And we're also, today, putting all the bins we sorted through and decided to keep down in the basement so we can regain some order and begin organizing a space for school.
Nevertheless, I can't get rid of that anxious knot in my stomach brought on by the fact that I'm going to have to have my blood taken 4 times tomorrow morning after not eating (which I'm really Not good at) and worst of all, drinking 100 grams of pure sugar. As I said to the very wonderful nurse who took my blood before, "I'd rather be in labor and give birth than drink this stuff."
"Lucky for you," she said, "you don't have to choose, you get to do both."
In other words, I feel exactly as I would if I was going to the dentist, which those of you who know me is akin to being put on a rack of some kind and tortured for hours.
So, with one eye on my lou bound toddlers, and one eye vaguely on the Scriptures, I was caught up short by this, which you will recognize as the words of Paul from Romans 5.
Therefore, since we have been justified by faith, we have peace with God through our Lord Jesus Christ.
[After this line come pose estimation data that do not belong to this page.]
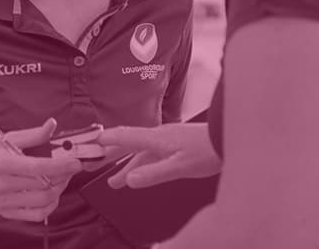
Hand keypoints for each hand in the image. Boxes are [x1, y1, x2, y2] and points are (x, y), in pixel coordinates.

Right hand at [0, 118, 82, 221]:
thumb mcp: (5, 139)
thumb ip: (32, 134)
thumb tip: (52, 125)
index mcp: (2, 163)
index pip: (37, 167)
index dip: (60, 165)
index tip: (75, 162)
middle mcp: (2, 184)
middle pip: (43, 184)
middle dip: (63, 175)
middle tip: (70, 167)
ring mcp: (4, 201)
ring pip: (43, 200)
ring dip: (59, 189)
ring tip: (61, 178)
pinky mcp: (8, 212)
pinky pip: (36, 214)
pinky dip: (50, 205)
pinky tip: (51, 194)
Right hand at [96, 123, 221, 188]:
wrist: (230, 138)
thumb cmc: (208, 150)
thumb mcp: (179, 167)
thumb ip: (154, 173)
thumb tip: (130, 180)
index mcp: (156, 138)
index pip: (124, 137)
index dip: (105, 140)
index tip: (89, 143)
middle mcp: (159, 137)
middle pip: (128, 145)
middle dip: (111, 155)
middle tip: (94, 163)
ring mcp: (168, 141)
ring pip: (140, 154)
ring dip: (126, 166)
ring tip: (114, 181)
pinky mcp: (177, 146)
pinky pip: (152, 156)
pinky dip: (142, 166)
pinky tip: (142, 175)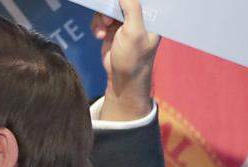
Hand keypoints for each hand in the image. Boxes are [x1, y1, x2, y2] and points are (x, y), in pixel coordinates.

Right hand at [91, 0, 159, 120]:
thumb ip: (132, 9)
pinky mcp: (112, 29)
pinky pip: (100, 18)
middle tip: (107, 19)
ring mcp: (124, 22)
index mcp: (150, 14)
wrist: (122, 79)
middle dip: (109, 8)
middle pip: (120, 2)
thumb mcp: (134, 31)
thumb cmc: (134, 58)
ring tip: (102, 31)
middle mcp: (138, 16)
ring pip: (107, 8)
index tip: (115, 4)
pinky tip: (99, 36)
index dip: (125, 0)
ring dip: (100, 18)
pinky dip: (97, 26)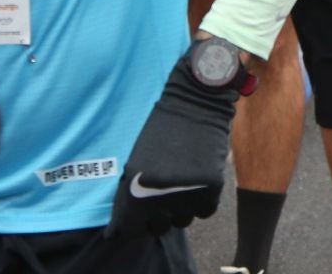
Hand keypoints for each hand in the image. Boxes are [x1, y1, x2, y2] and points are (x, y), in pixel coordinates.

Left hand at [110, 50, 240, 238]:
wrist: (196, 102)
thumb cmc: (163, 129)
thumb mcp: (137, 159)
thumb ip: (129, 193)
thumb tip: (120, 229)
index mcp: (135, 187)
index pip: (131, 227)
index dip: (134, 226)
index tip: (136, 222)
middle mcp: (159, 195)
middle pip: (158, 228)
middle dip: (157, 219)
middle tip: (160, 203)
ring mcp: (187, 193)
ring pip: (182, 222)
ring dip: (180, 212)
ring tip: (179, 190)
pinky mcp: (211, 188)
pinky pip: (204, 212)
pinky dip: (200, 204)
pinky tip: (196, 186)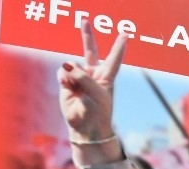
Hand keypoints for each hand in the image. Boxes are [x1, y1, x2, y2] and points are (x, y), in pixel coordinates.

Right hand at [58, 20, 125, 141]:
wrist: (85, 128)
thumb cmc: (97, 112)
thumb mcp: (96, 94)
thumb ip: (83, 78)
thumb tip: (66, 65)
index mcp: (107, 76)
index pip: (114, 58)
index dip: (118, 46)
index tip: (125, 34)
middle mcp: (93, 74)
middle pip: (90, 50)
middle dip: (87, 35)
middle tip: (84, 20)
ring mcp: (79, 77)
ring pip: (72, 65)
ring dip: (72, 75)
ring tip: (77, 89)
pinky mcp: (66, 82)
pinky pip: (62, 73)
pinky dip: (64, 79)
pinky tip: (68, 88)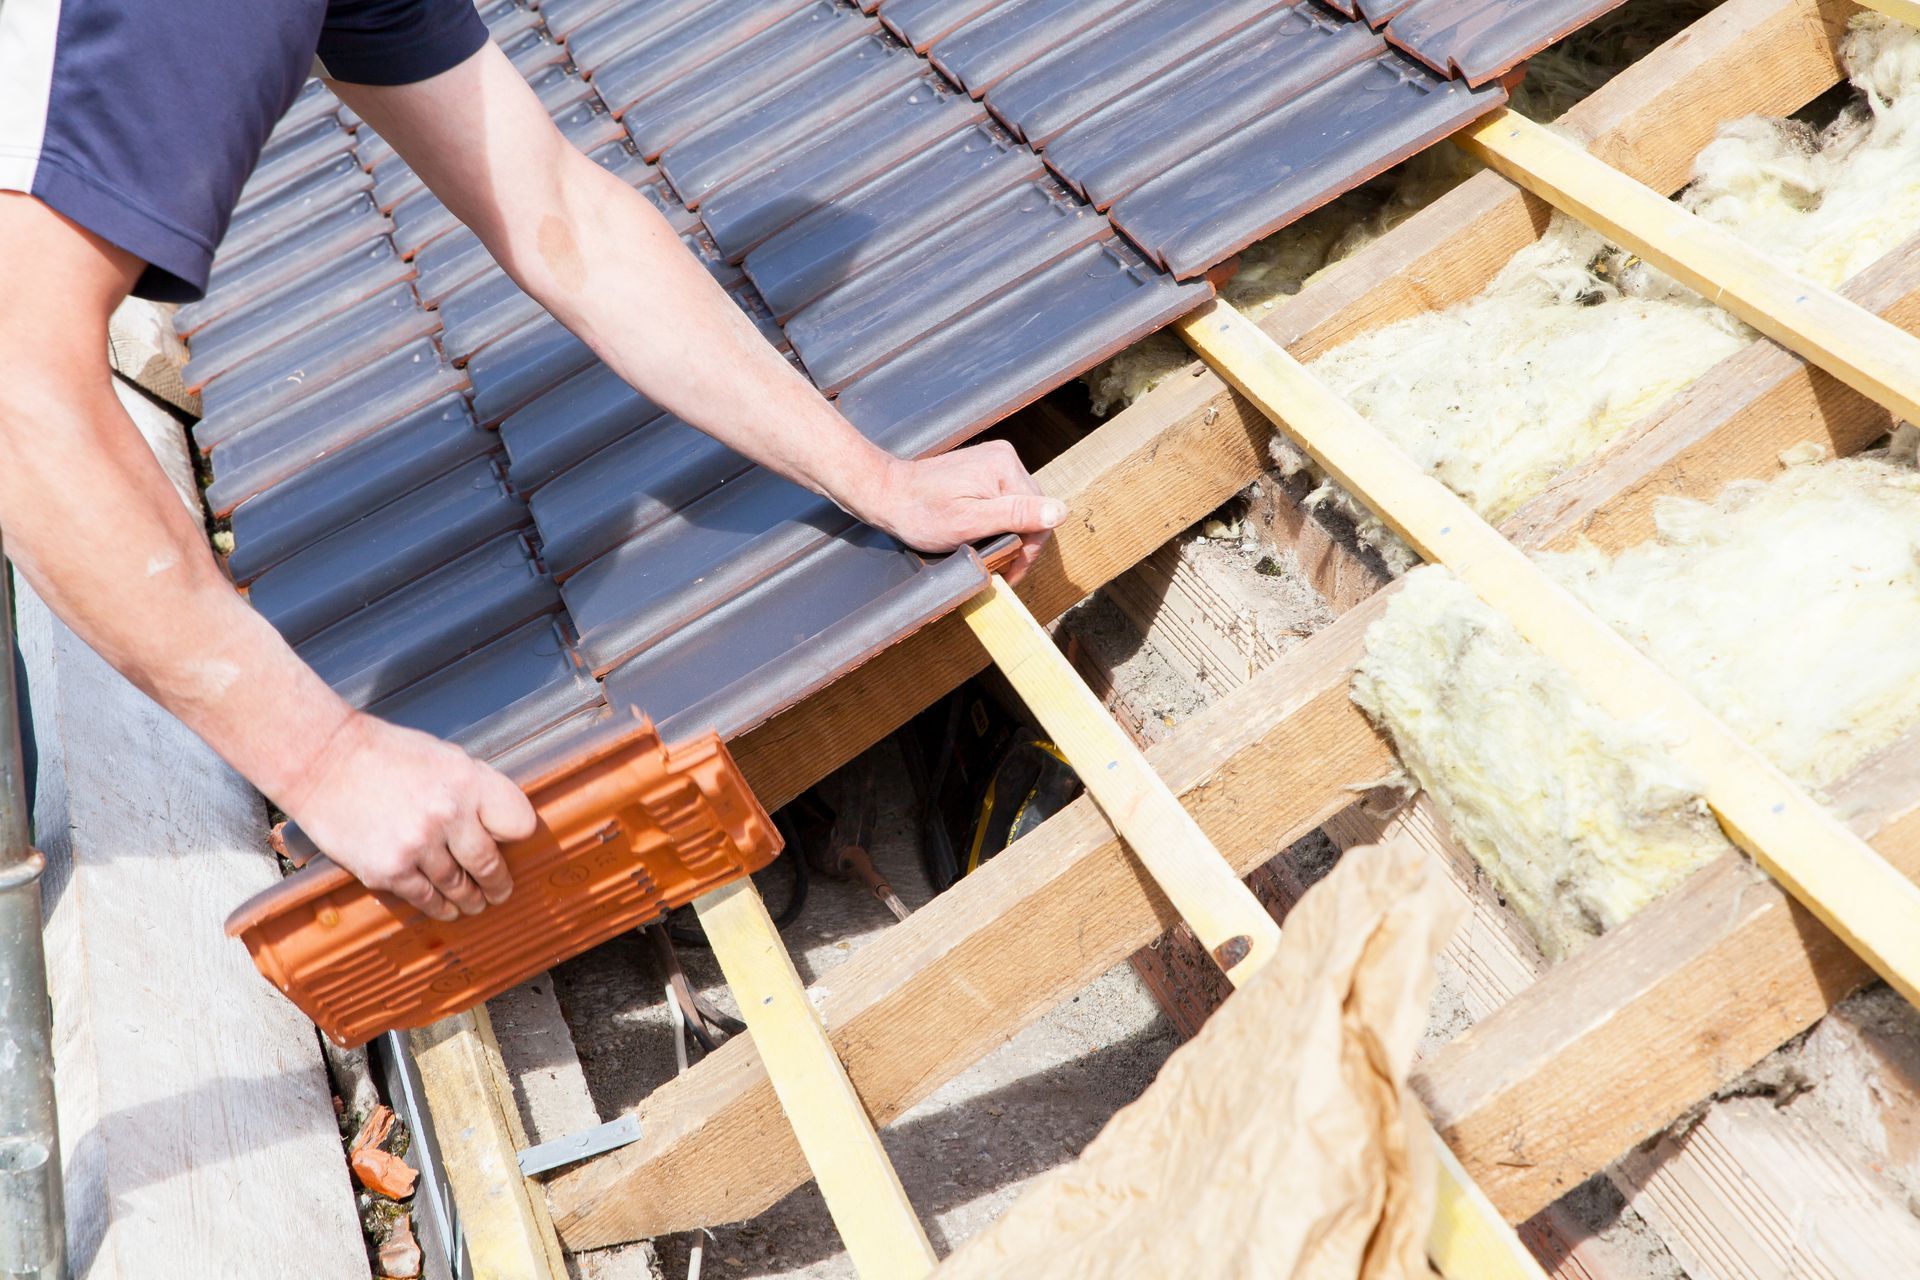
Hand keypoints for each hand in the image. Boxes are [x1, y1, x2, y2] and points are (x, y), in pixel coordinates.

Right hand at [281, 713, 537, 921]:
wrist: (322, 762)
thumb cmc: (385, 755)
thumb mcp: (444, 757)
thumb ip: (474, 789)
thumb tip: (499, 824)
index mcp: (468, 781)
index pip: (519, 823)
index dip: (517, 837)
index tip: (512, 845)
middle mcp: (448, 814)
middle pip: (489, 864)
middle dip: (497, 883)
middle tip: (501, 892)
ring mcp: (418, 845)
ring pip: (458, 886)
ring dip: (470, 900)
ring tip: (475, 904)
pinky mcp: (388, 870)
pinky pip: (425, 898)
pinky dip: (440, 907)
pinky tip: (447, 909)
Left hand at [851, 442, 1066, 582]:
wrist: (886, 494)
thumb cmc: (921, 513)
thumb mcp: (969, 522)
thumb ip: (1015, 516)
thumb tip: (1060, 512)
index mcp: (1005, 467)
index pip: (1039, 515)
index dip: (1028, 551)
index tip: (1009, 574)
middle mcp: (1005, 458)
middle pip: (1031, 510)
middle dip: (1018, 543)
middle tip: (999, 569)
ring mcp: (994, 461)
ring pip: (1019, 508)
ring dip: (1008, 533)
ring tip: (988, 553)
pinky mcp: (983, 468)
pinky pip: (1004, 499)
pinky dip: (997, 521)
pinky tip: (982, 534)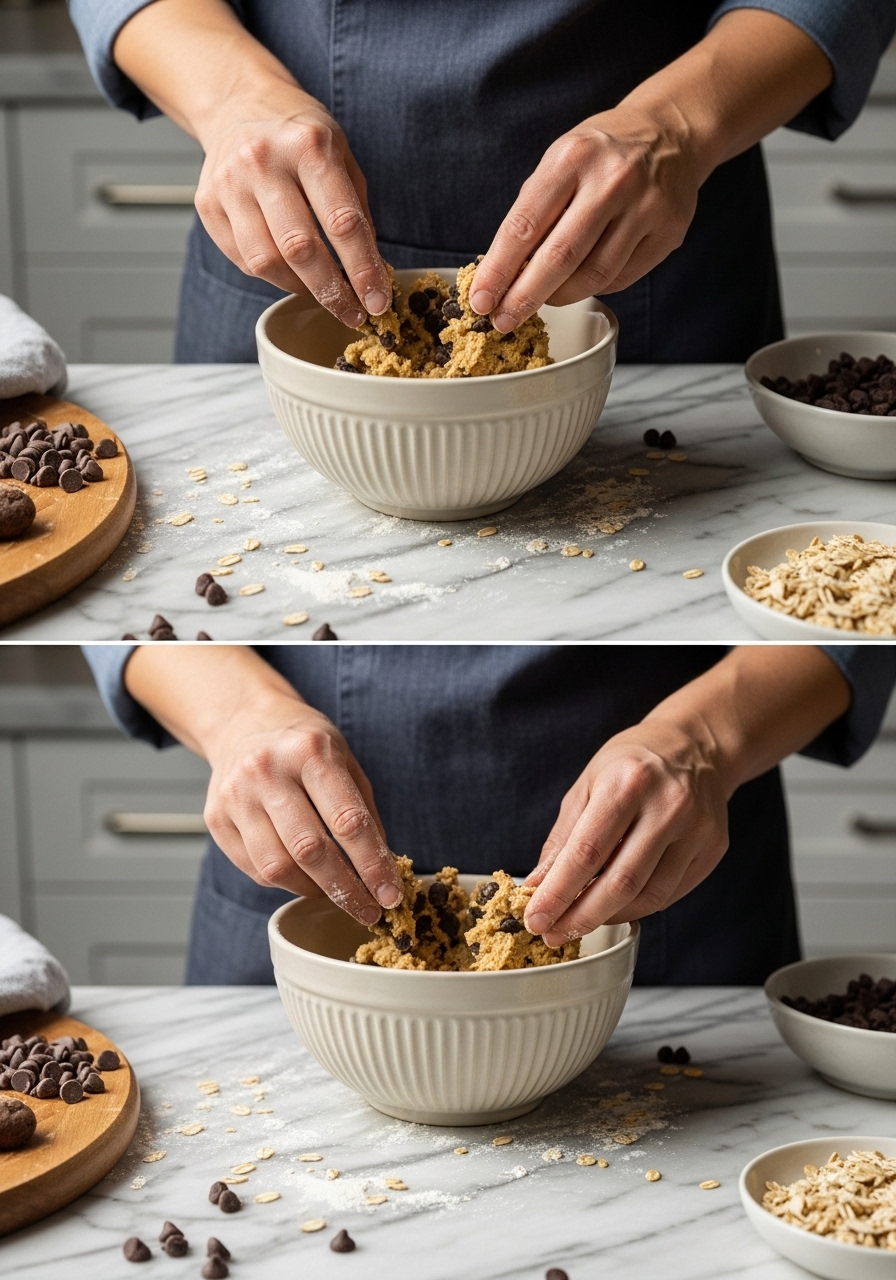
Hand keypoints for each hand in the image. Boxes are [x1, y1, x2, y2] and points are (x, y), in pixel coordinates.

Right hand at [194, 84, 390, 325]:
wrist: (239, 104)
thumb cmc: (299, 137)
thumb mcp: (341, 156)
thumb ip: (357, 211)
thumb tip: (371, 274)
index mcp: (308, 146)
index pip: (342, 223)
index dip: (363, 270)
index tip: (377, 302)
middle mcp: (263, 162)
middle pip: (300, 249)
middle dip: (331, 291)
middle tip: (351, 313)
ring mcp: (229, 184)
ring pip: (266, 262)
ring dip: (300, 288)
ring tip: (320, 291)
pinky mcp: (207, 204)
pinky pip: (244, 260)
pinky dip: (273, 275)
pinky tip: (289, 270)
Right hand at [202, 693, 401, 923]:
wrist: (242, 722)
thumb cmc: (303, 745)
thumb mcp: (344, 759)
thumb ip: (363, 810)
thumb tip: (382, 868)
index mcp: (310, 751)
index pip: (348, 821)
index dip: (372, 865)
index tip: (391, 894)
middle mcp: (267, 771)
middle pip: (309, 850)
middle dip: (345, 890)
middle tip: (368, 910)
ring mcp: (236, 796)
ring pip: (277, 867)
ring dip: (313, 890)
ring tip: (334, 892)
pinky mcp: (216, 818)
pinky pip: (255, 869)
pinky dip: (284, 882)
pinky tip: (302, 876)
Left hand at [469, 101, 701, 331]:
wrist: (671, 133)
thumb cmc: (601, 155)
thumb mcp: (559, 162)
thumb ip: (532, 213)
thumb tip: (500, 276)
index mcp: (572, 157)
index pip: (524, 226)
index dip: (498, 270)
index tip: (480, 300)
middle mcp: (612, 180)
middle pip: (559, 258)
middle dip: (525, 297)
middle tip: (503, 320)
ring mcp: (646, 206)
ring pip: (593, 276)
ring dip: (560, 297)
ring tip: (544, 298)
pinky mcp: (669, 231)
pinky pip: (621, 278)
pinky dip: (595, 286)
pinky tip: (585, 277)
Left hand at [523, 721, 729, 945]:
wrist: (694, 746)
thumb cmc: (631, 764)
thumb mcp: (588, 786)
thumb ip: (563, 839)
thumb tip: (538, 886)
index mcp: (628, 783)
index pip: (587, 853)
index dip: (558, 893)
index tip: (535, 919)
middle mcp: (668, 806)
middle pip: (621, 882)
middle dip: (581, 917)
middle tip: (554, 934)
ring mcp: (697, 829)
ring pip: (649, 896)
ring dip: (608, 916)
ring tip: (580, 921)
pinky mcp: (714, 848)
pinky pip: (670, 893)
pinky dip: (637, 906)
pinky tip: (615, 905)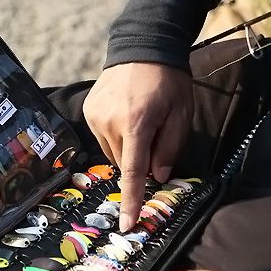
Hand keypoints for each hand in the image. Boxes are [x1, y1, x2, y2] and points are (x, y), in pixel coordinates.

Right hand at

Through him we have also obtained access by faith into this grace in which we stand, and we rejoice in hope of the glory of God. More than that, we rejoice in our sufferings, knowing that suffering produces endurance, and endurance produces character, and character produces hope, and hope does not put us to shame, because God's love i has been poured into our hearts through the Holy Spirit who has been given to us.I have a little note in my margin that says "not inner peace. Rather, the war of rebellion is over." But, it also is a little bit of inner peace, or, as Mrs. Elton might say, 'Inner Resources". In other words, regardless of whatever my anxious innards may being saying, I feel spiritually prepared to cope with the suffering at hand, to endure it, as it were, because God's love has been poured into my heart by the Holy Spirit.
Roughly a year ago, when I was anxiously planning my homeschool year and wondering to anyone who would listen "How am I going to do this?" and "Do I have to use Saxon Math?", a wise veteran angel of holiness, homeschooling, and self control said, "Its a matter of grace." I stared at her in uncomprehending blankness. Grace? Really" That's what makes it possible? Not planning or really good curriculum, or my natural brilliantness as a mother and teacher?
But she's perfectly right. "Through him we have obtained access by faith into This Grace in which we Stand." For those who are justified by faith, God stands us in his grace. He gives us the desire and ability to do many things, like homeschooling. He walks us through the anxiety of our frail bodies. He stands us in his grace so that our suffering produces endurance which produces character which produces hope.
And so, ultimately, we are able to peacefully rejoice. And now I see that one of these baby toddlers needs to be returned to the lou.